In the planning of a research initiative relating to silicosis in South African gold miners, South Africa’s National Center of Occupational Health formed an advisory panel of four international experts. Two RDRP scientists served on this panel. The panel gave advice and helped plan a research program to monitor blood biomarkers as an early indicator of silica-induced disease in miners. This project is intended to provide a scientific basis for removing workers from dusty jobs at an early reaction stage before disease is irreversible (Murray letter A3-44).
The strategic goal is to contribute to the prevention and reduction of silica-induced respiratory diseases. Several research activities are underway to address this goal.
Biomarkers for early detection of the silicosis disease process are being developed. This will be accomplished through a collaborative study with South Africa’s National Center of Occupational Health on “A Biomarker Study for Silicosis in Gold Miners” (Murray letter A3-44).
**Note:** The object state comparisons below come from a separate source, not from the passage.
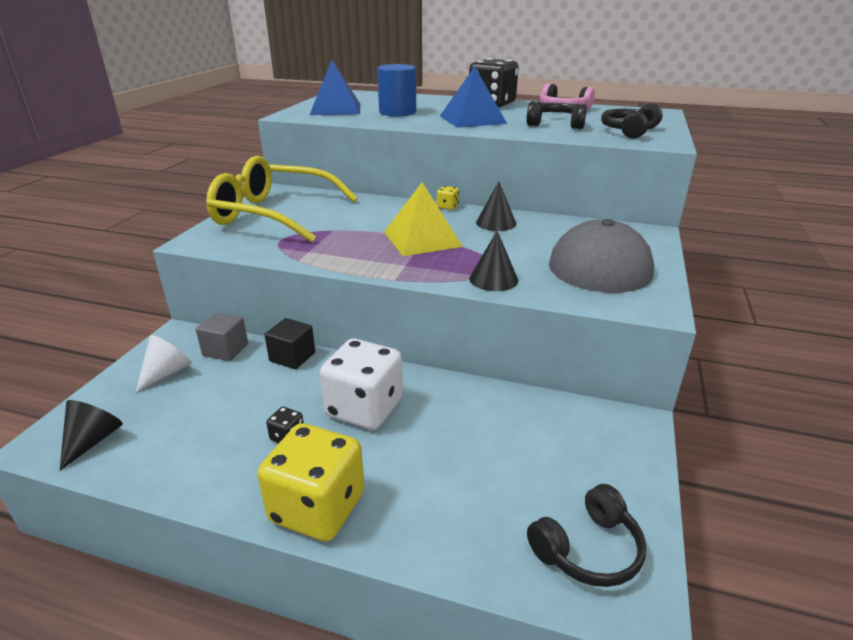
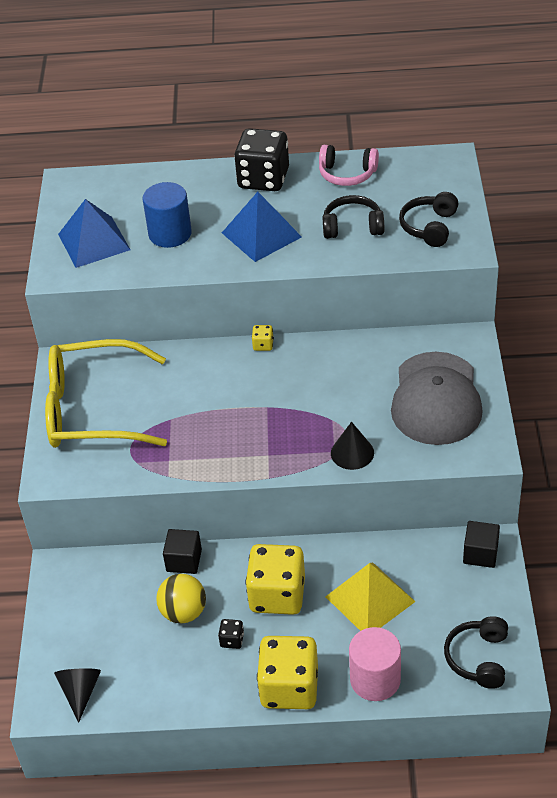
camera: 15 degrees left, 15 degrees up
white cone [136,335,192,392] -> none
grey cube [196,312,248,361] -> none
white dice [320,339,403,430] -> yellow dice [246,544,305,615]
yellow pyramid [384,182,463,256] -> yellow pyramid moved to [325,562,416,631]
black cone [476,182,516,231] -> none
black headphones [527,484,646,587] -> black headphones turned 150 degrees clockwise [444,616,508,689]
none -> yellow ball [157,574,206,624]
none -> pink cylinder [349,627,401,701]
none -> black cube [463,521,500,568]

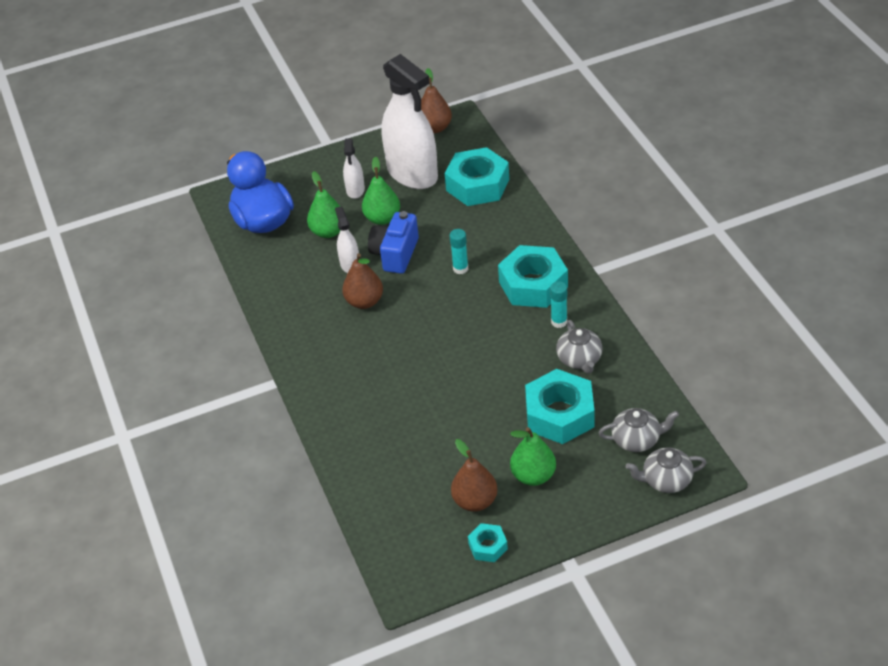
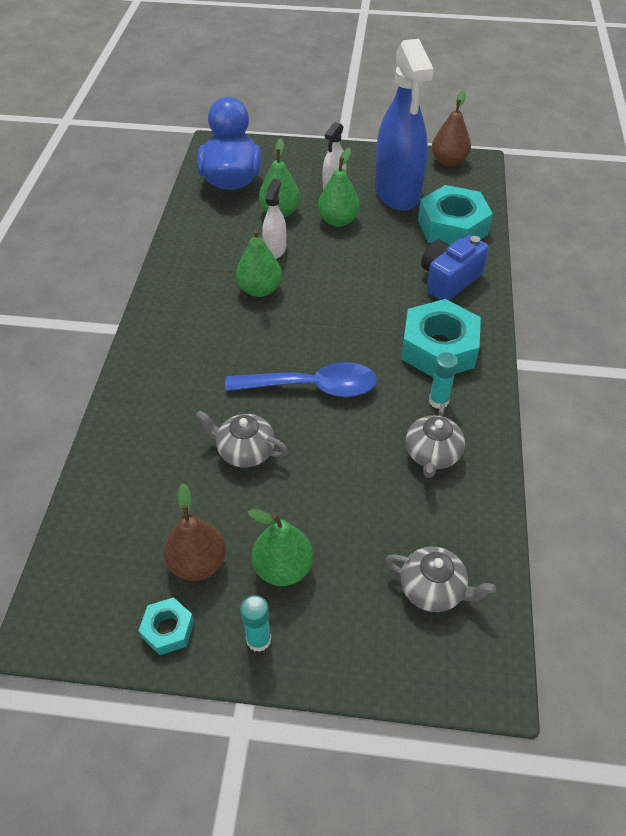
camera: 25 degrees right, 5 degrees up
brown pear [342,253,383,309] -> green pear [236,229,282,297]
blue camera [368,211,419,274] -> blue camera moved to [421,235,489,300]
white spray bottle [381,54,438,189] -> blue spray bottle [375,39,434,211]
turquoise glue stick [449,229,468,274] -> turquoise glue stick moved to [240,595,271,652]
turquoise nut [525,369,595,444] -> none
grey teapot [626,447,707,493] -> grey teapot moved to [196,411,288,468]
none -> blue spoon [225,362,377,397]

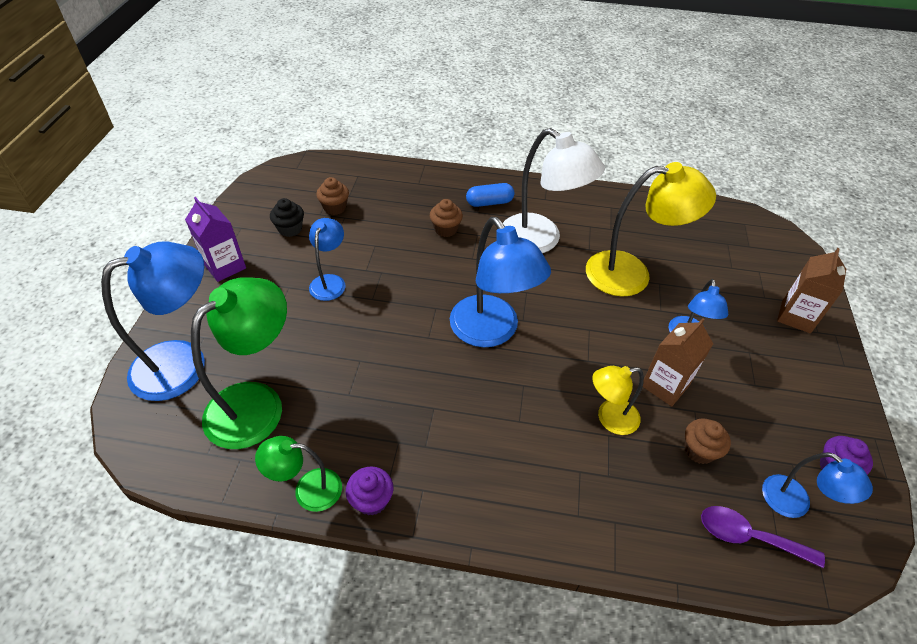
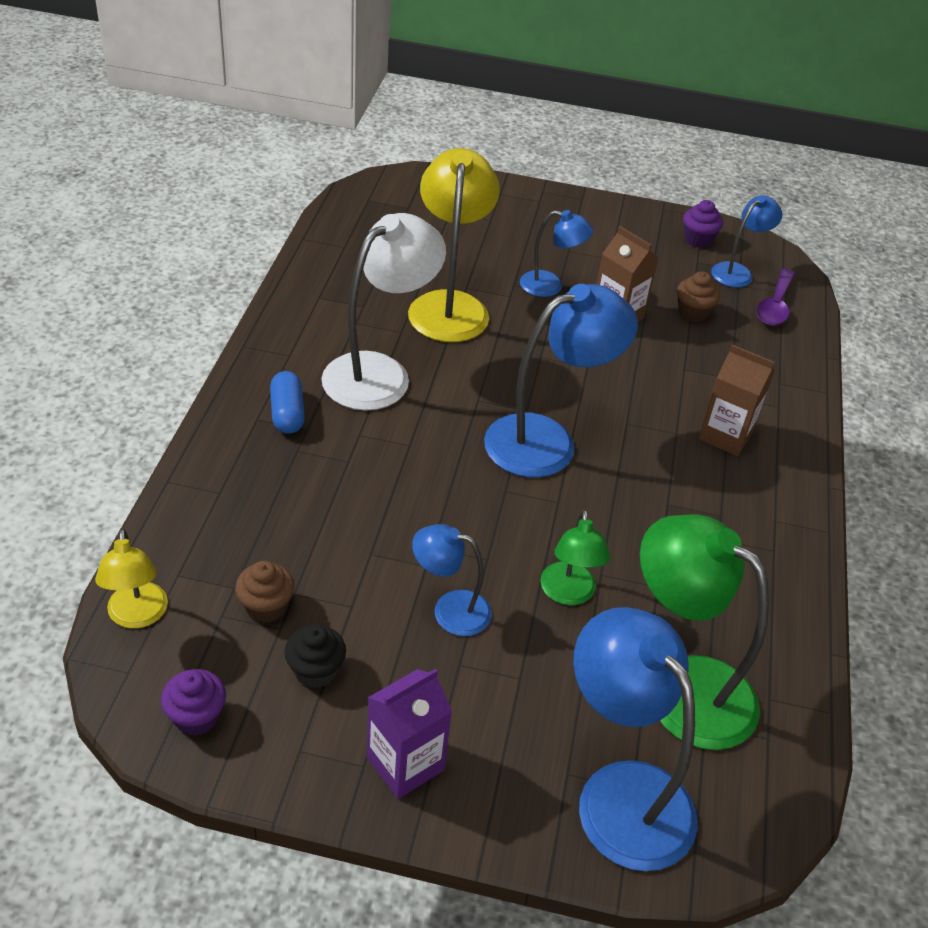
camera: 90 degrees left, 5 degrees down
green lamp [255,436,342,512] -> green lamp moved to [541,509,610,605]
purple cupcake [346,467,393,516] -> purple cupcake moved to [161,669,226,736]
brown cupcake [430,199,463,237] -> none
yellow lamp [592,366,644,435] -> yellow lamp moved to [95,528,168,628]
brown carton [777,248,846,333] -> brown carton moved to [698,345,775,456]

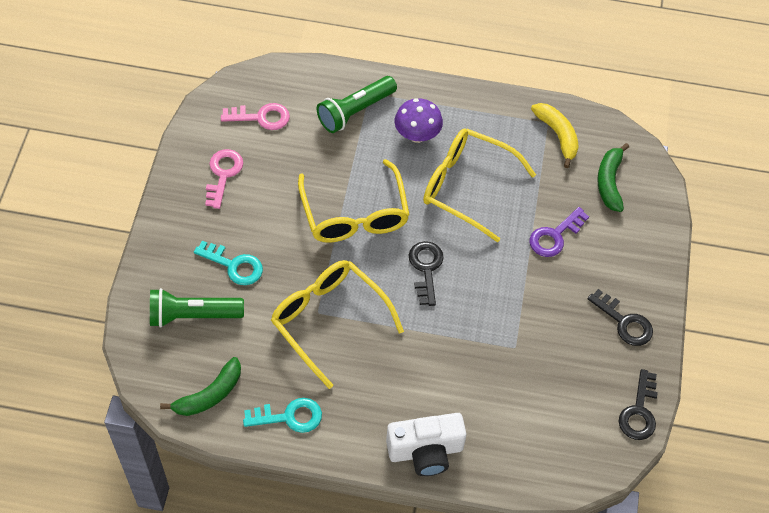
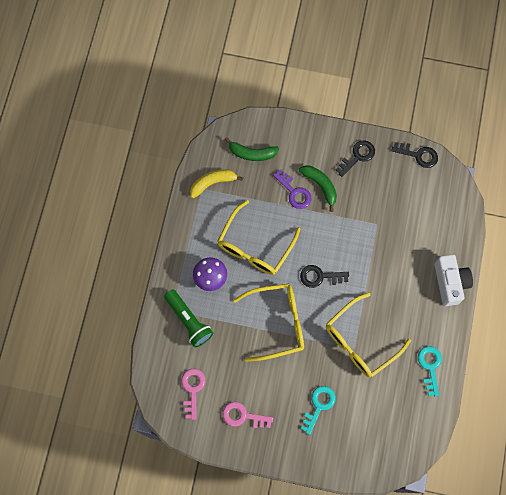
camera: 85 degrees left, 15 degrees up
green flashlight [150,288,244,328] -> none
green banana [160,357,241,416] -> green banana moved to [299,166,337,212]

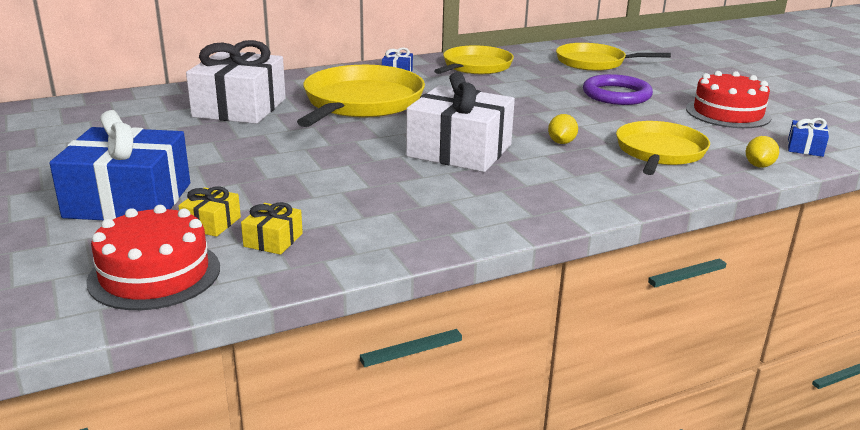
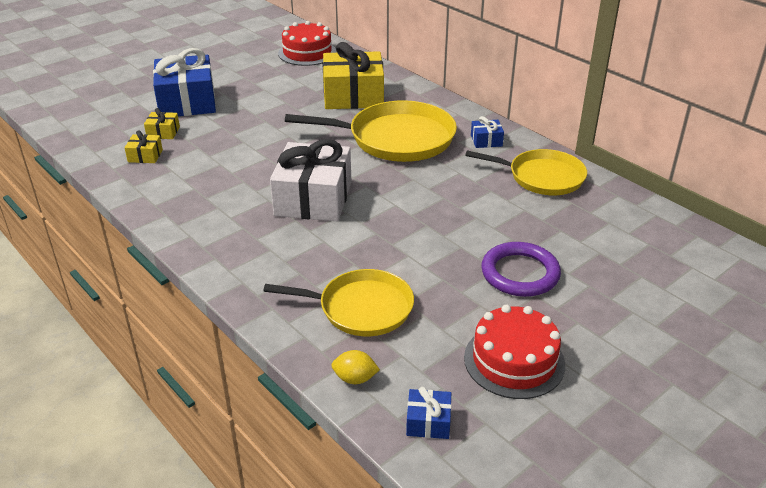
camera: 75 degrees right, 10 degrees up
red cake [86,205,220,310] -> red cake moved to [278,21,337,66]
white gift [186,40,286,124] -> yellow gift [323,42,384,109]
yellow lemon [548,114,578,144] -> none
yellow pan [556,43,671,71] -> none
In addition, we have a collaborative study with researchers in the People’s Republic of China relating the incidence of silicosis in tin miners and pottery workers to particle surface characteristics of the silica dust in these industries.
In the laboratory we are investigating dose- and time-dependence of silica-induced lung cancer using a DNA-repair and apoptosis compromised (p53 deficient) susceptible mouse strain for which we will submit a report to OSHA. We will also complete a study of the role of a novel gene (mineral dust-induced gene, mdig) in silica-induced lung cancer and will submit a final report to OSHA before peer-review publication.